Au milieu de la nuit, Irénée de Trémeleu, dont le sommeil était léger comme celui de tous les malades qui abusent du repos, fut réveillé par un imperceptible bruit qui frappa plutôt son cœur que son oreille. Il écouta longtemps. Un peu plus enclin aux hallucinations, il aurait pu croire que les pantoufles de Marianna se promenaient vides sur le parquet d’une chambre voisine de la sienne. Ces pas, qui semblaient assourdis à dessein, lui causèrent bientôt une anxiété. Il se leva silencieusement, lui aussi, non pas pour chercher à surprendre les secrets de son amie — il ne se reconnaissait plus ce droit — mais pour respirer un peu l’air du dehors, car la moindre émotion pénible lui causait un étouffement subit. Il alla s’accouder sur l’appui d’un balcon. La nuit avait cette clarté qui est faite avec les rayons des plus blanches étoiles. La maison qu’il habitait était assise à peu de distance du vieux château qui domine la ville. De cette position admirable, Irénée voyait s’étendre à ses pieds plus de cent mille orangers, ces orangers qui sont la merveille et la renommée d’Hyères. Il y avait en outre à sa droite des masses d’oliviers et de pins. Mais en ce moment, ce n’était pas le paysage qui sollicitait son attention.

Au-dessous de lui, dans le jardin, il venait de voit glisser la forme de Marianna. Cette fois, il regarda et il écouta. Marianna s’entretenait à demi-voix avec la jeune fille qui lui servait de femme de chambre.

— As-tu fait ce que je t’ai dit ?

— Oui, madame, mon père sera dans deux heures avec sa barque à la pointe de l’église.

— C’est bien. As-tu descendu mes bagages ?

— Oui, madame, Mario m’a aidé.

— Et… lui… n’a rien entendu… il ne soupçonne rien ?

— Soyez tranquille, monsieur dort profondément ; j’ai été écouté à sa porte.

— Merci ; voilà pour ta récompense.

— Oh ! madame est trop bonne… Je vais guetter l’arrivée du bateau.

— C’est cela.

Pendant ce court dialogue, Irénée était devenu plus pâle que la plus pâle des étoiles qui brillaient alors sur la mer. Ces mots de bagage et de bateau l’avaient éclairé, si toutefois on peut dire que la foudre éclaire l’homme qu’elle frappe. Il entendit ensuite Marianna, restée seule au jardin, murmurer ces paroles :

— Allons, il le faut ! Irénée peut vivre ; que ferais-je plus longtemps auprès de lui ? Mon rôle de bon ange est fini, mon rôle de mauvais ange va recommencer.

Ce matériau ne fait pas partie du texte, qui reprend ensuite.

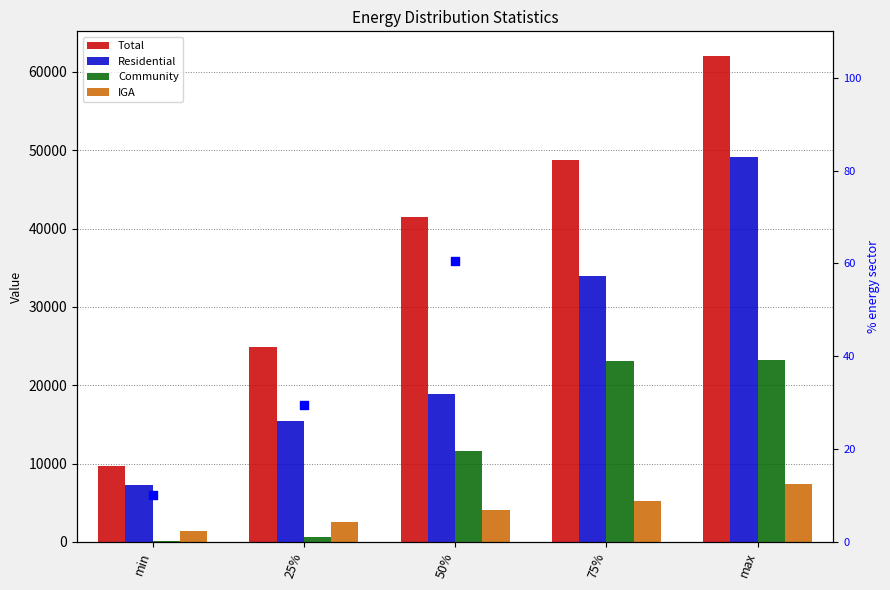

Is the value of Community at 25% greater than the value of Total at 75%?

No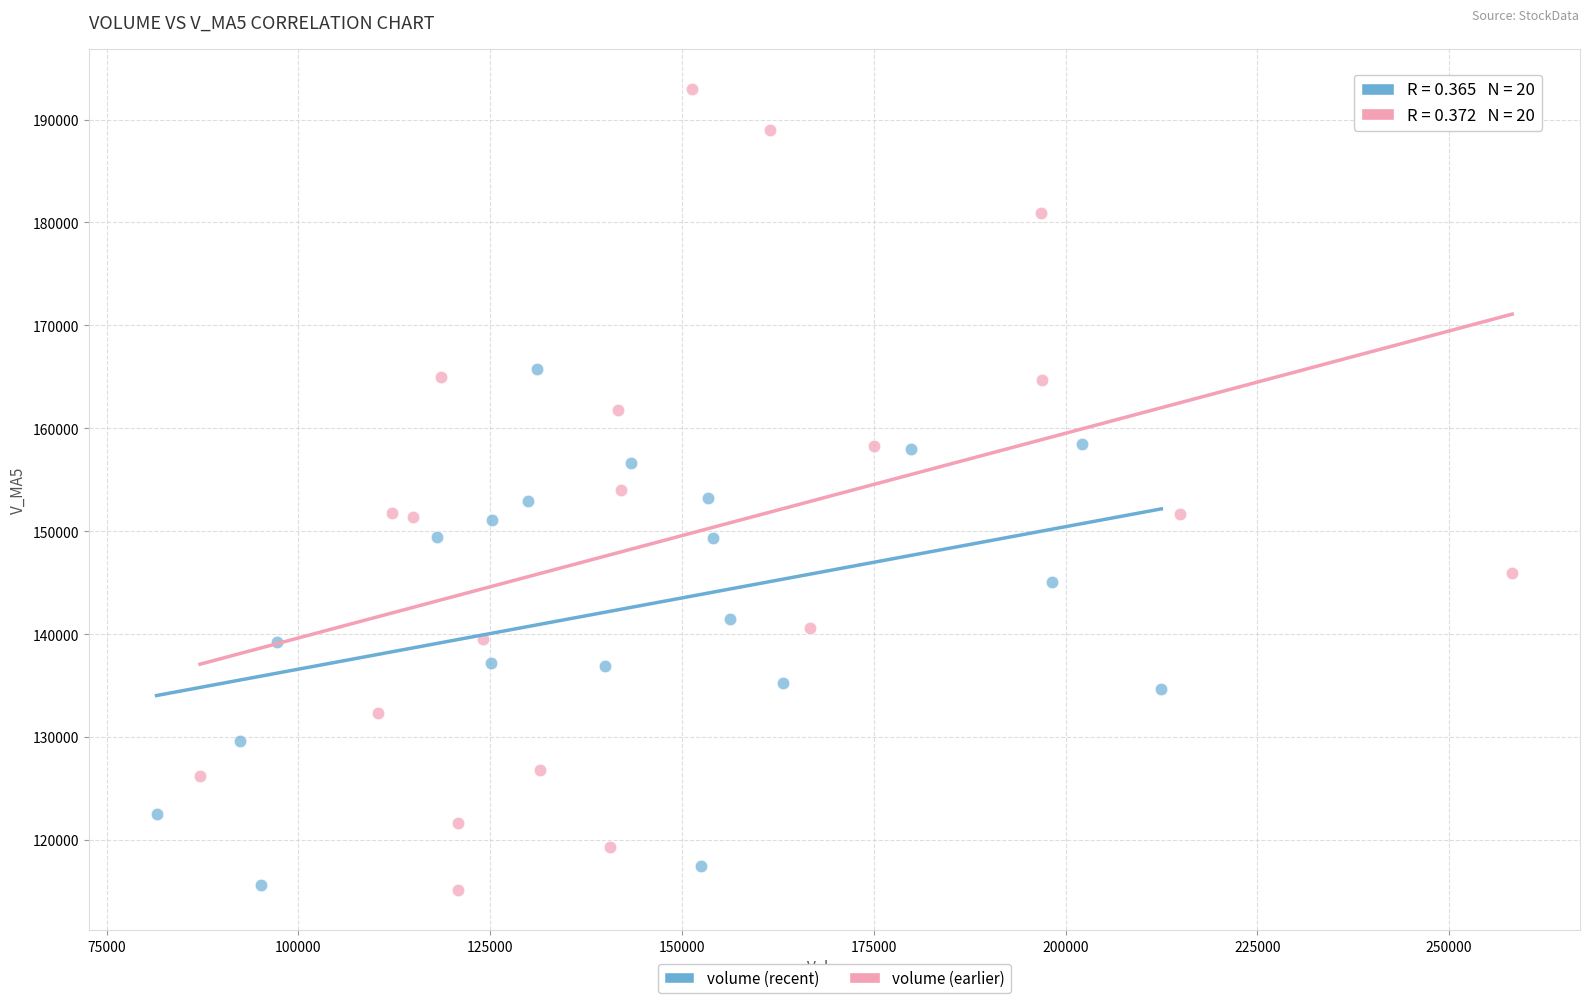

Which series has the widest spread of Y values?

volume (earlier)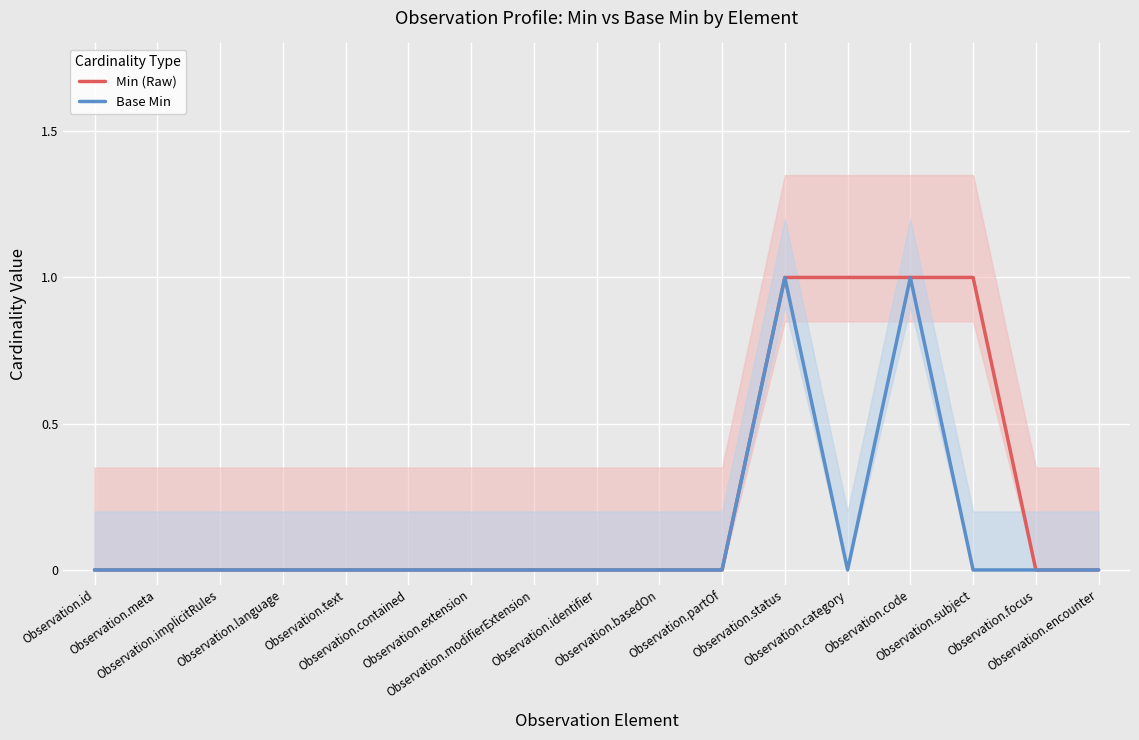

True or false: Base Min and Min (Raw) cross at least once.

False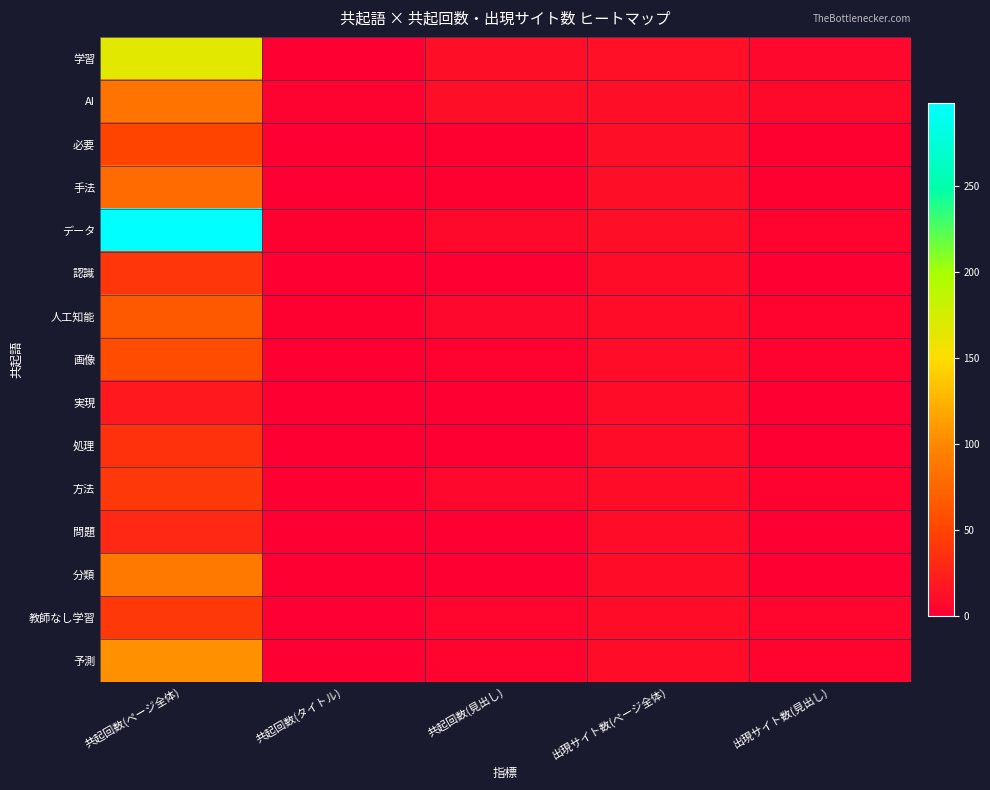

Which series changed the most between 共起回数(ページ全体) and 共起回数(タイトル)?

データ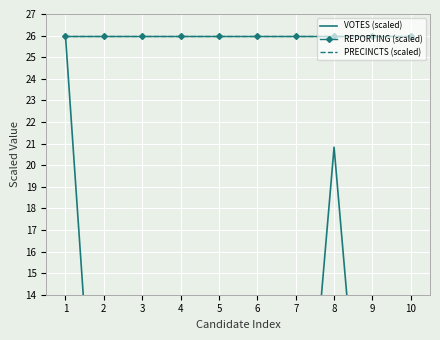

What is the maximum value shown in the chart?

26.0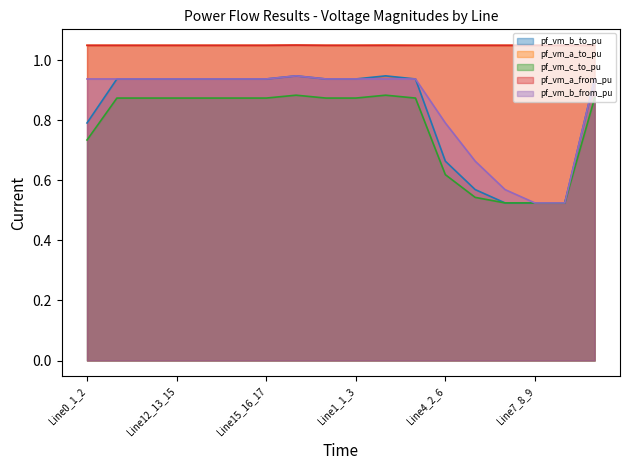

Which series has the largest range (max minus min)?

pf_vm_b_to_pu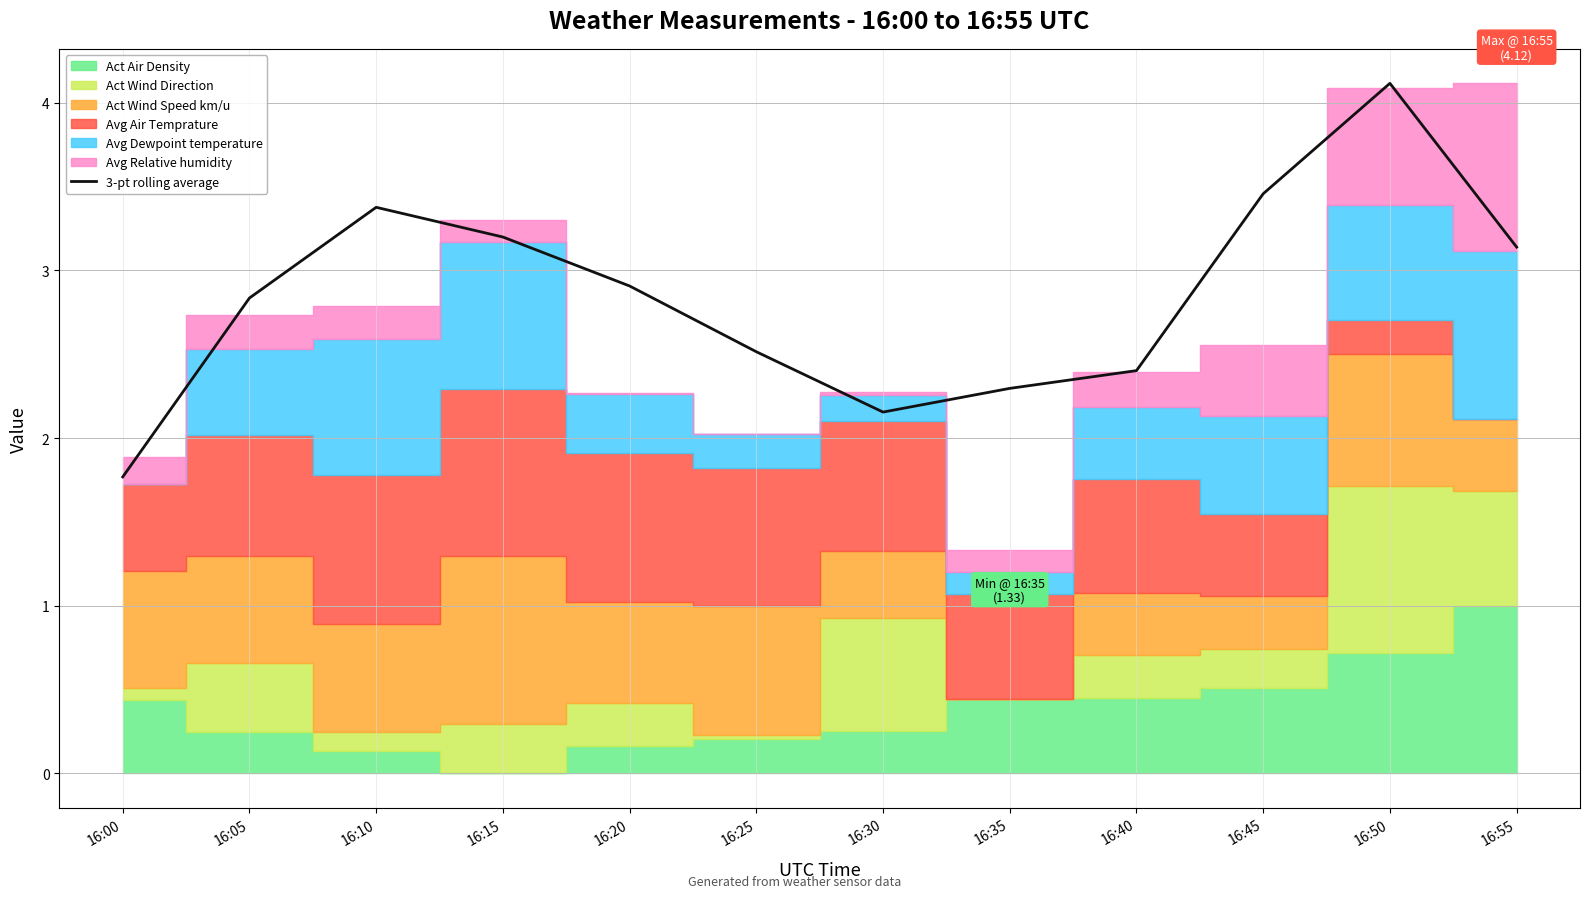

What is the difference between the values at 16:30 and 16:25?

0.4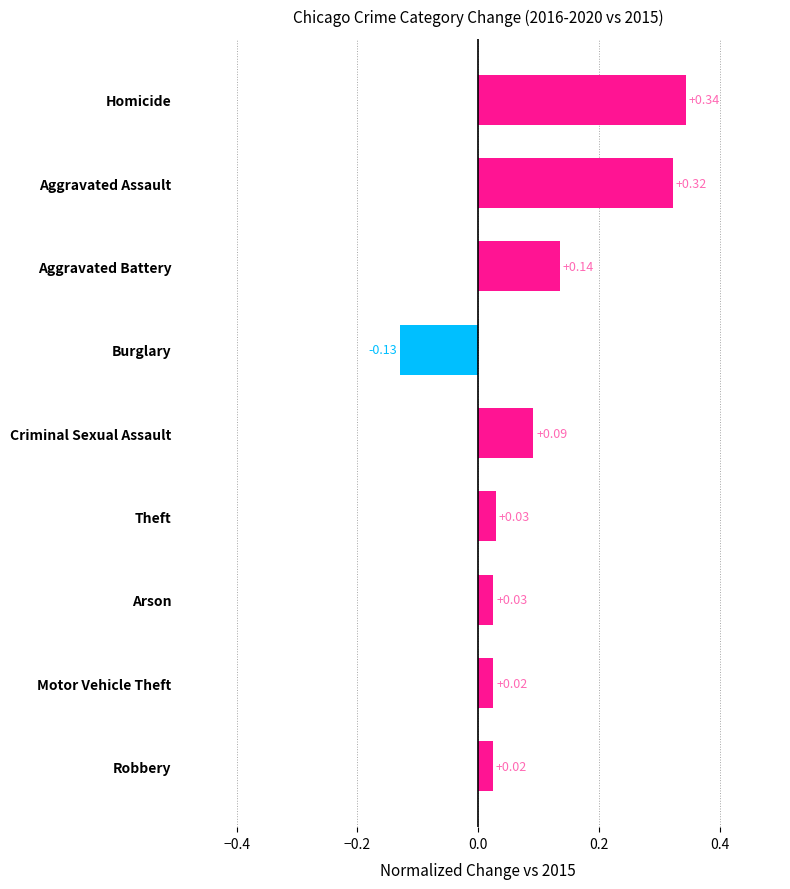

Between Motor Vehicle Theft and Theft, which is larger?

Theft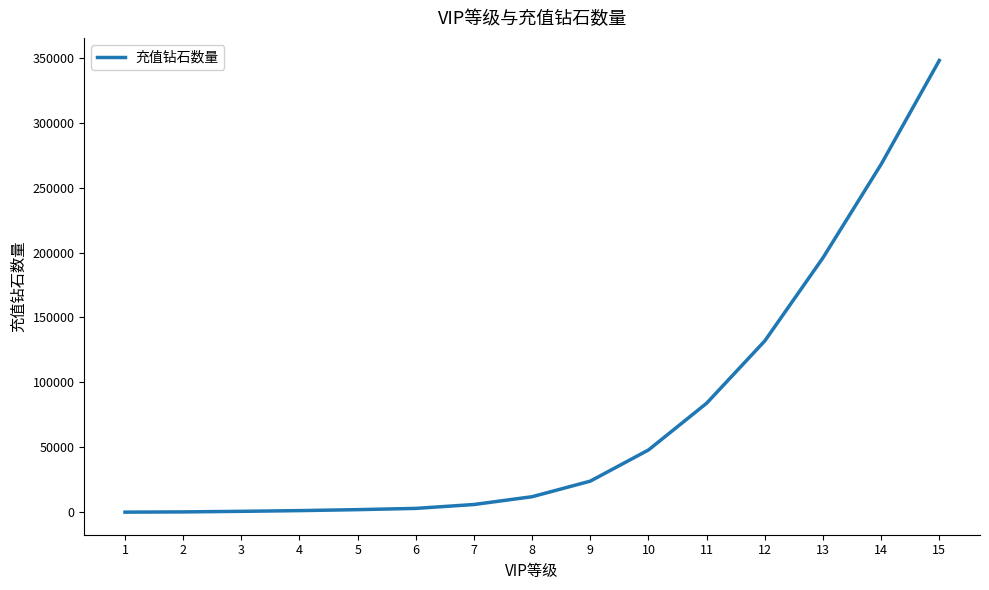

Does the chart display data point markers on the line(s)?

No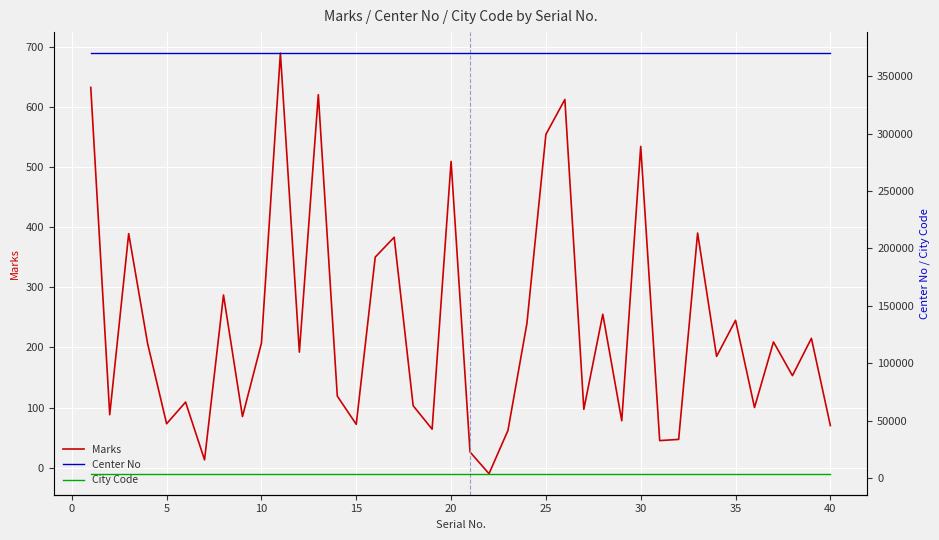

How many lines are shown in the chart?

3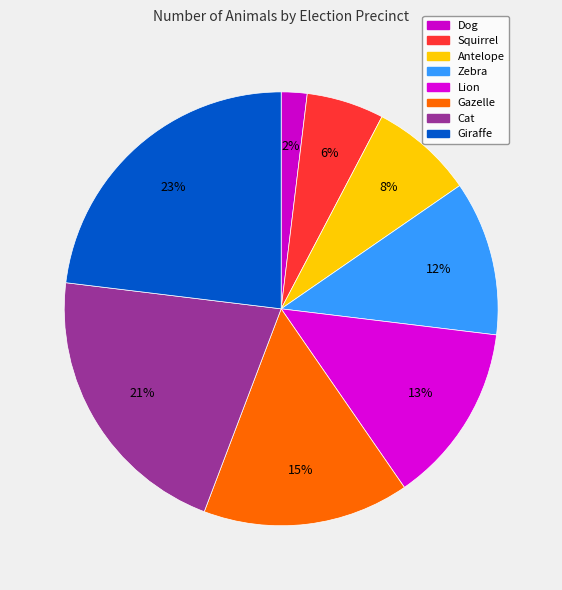

To the nearest percent, what is the difference between the largest and smallest slice percentages?

21%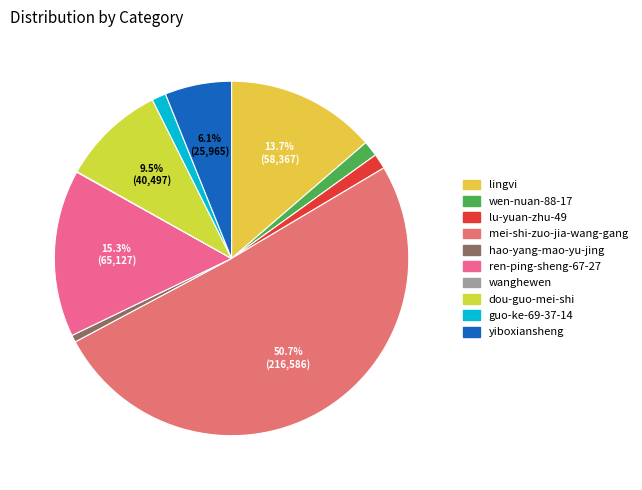

Between yiboxiansheng and hao-yang-mao-yu-jing, which is larger?

yiboxiansheng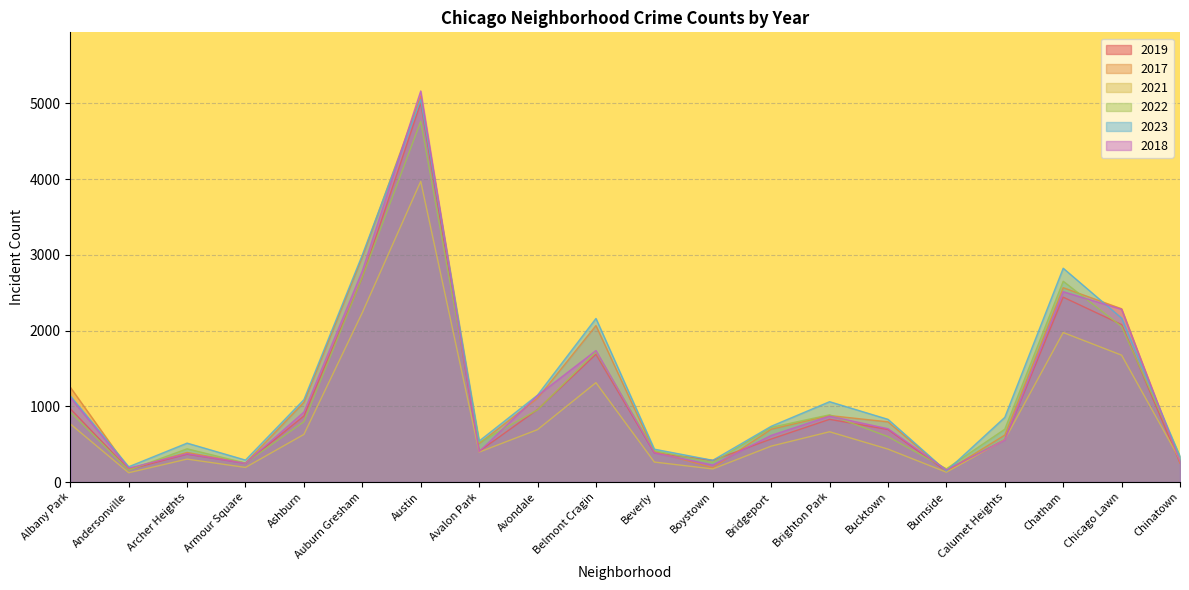

At how many categories does at least one series exceed 2605?

3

Puis elle tomba dans une de ces rêveries sans fond qui précèdent toujours les résolutions suprêmes, et qui rappellent les veilles d’armes. Or, c’était bien une veille d’armes, en effet, qu’accomplissait Marianna. Se soutenant contre les murailles, ne faisant qu’un pas toutes les dix minutes, Irénée n’eut que la force de se jeter dans un fauteuil. Là, ce qu’il souffrit pendant deux heures, les réflexions qui déchirèrent son âme, le sillon brûlant tracé sur chacune de ses joues, quelquefois le sourire amer qui effleurait sa bouche décolorée, semblable à ces flammes fugitives qui voltigent sur une tombe, tout cela, on l’imaginera.

Ces deux heures écoulées, aucun bruit ne se faisant entendre, Irénée crut qu’il avait été le jouet d’un cauchemar. Au point du jour, la réalité le ressaisit. Il vit la femme de chambre aller et venir ; il reconnut la voix de Marianna disant :

— Hâtons-nous !

Il voulut la rappeler ; mais le destin lui sauva cette dernière lâcheté ; son cri resta dans la gorge. Il essaya de s’élancer, mais ses jambes tremblaient restèrent clouées au parquet. Alors il se cramponna à un cordon de sonnette ; au même instant, le sang afflua au cerveau, le fit tournoyer et tomber. Le jeune garçon, Mario, entra. Aux cris d’alarme dont il fit retentir la maison, Marianna, qui avait déjà un pied sur le seuil, remonta. Elle trouva Irénée mort, étendu, et tenant un papier dans sa main crispée. C’était son testament, par lequel il léguait toute sa fortune à Marianna.